Lídia Jorge: escritora portuguesa | Foto: Reprodução

A descrição dos companheiros da casa de repouso, do ponto de vista de Dona Alberti, reflete uma humanidade profunda. Uma interna que está sempre em busca do amor; a outra, se diz nobre e tem um filho piloto de avião; o sargento, do qual ela guarda com carinho um simples bilhete; o revolucionário que conseguiu por meio do seu protesto que todos tivessem direito a um ovo estrelado adicionado à refeição do almoço; o pianista com dificuldade de locomoção que divertia os demais com suas apresentações musicais; o advogado que não abria mão de ler diariamente as notícias dos jornais; os colegas do carteado.

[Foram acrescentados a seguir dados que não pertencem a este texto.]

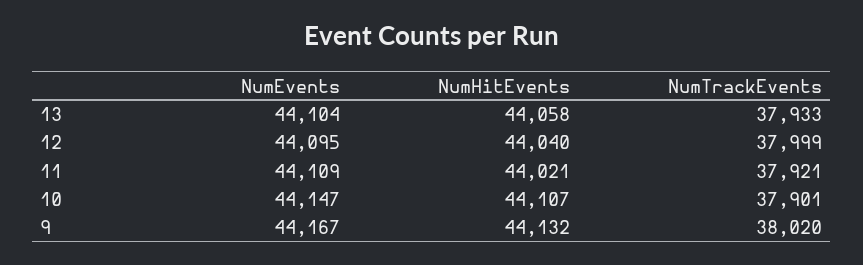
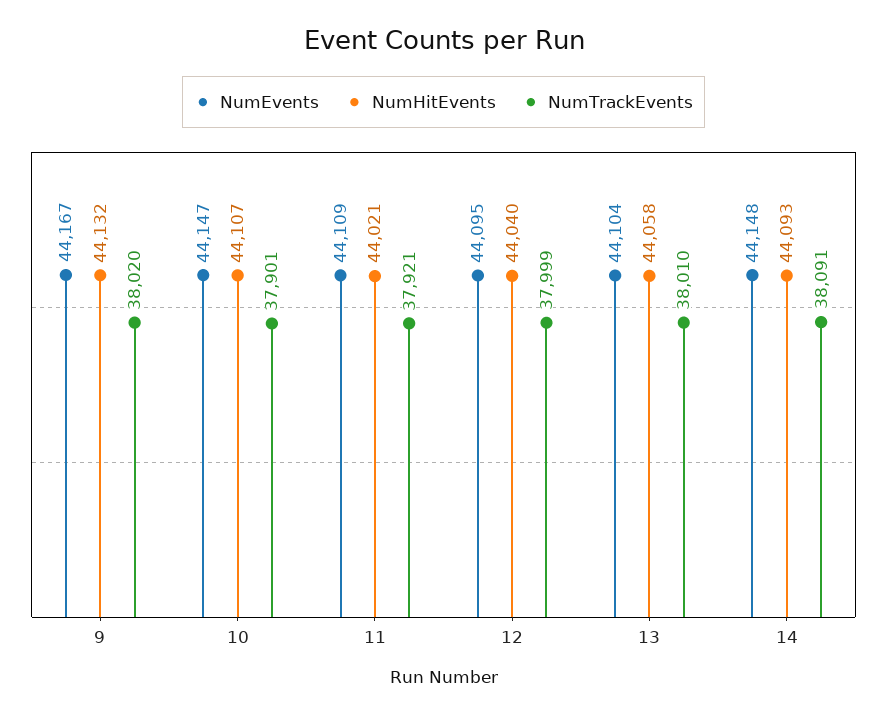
NumTrackEvents, 13: 37933 -> 38010
NumEvents, 14: none -> 44148
NumHitEvents, 14: none -> 44093
NumTrackEvents, 14: none -> 38091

A cuidadora brasileira de Marabá

Dona Alberti apresenta ainda os cuidadores e cuidadoras que passam pela casa, com suas características, esperanças e vivências. Dois deles foram considerados especiais: o marroquino Ali, homossexual que foi vítima da intolerância e do preconceito de um interno malvado, o senhor Tavares, causando a repulsa da protagonista; e a jovem brasileira, paraense de Marabá, Lilimunde, com seu cheiro de bergamota, que se apaixona por um jovem cientista húngaro.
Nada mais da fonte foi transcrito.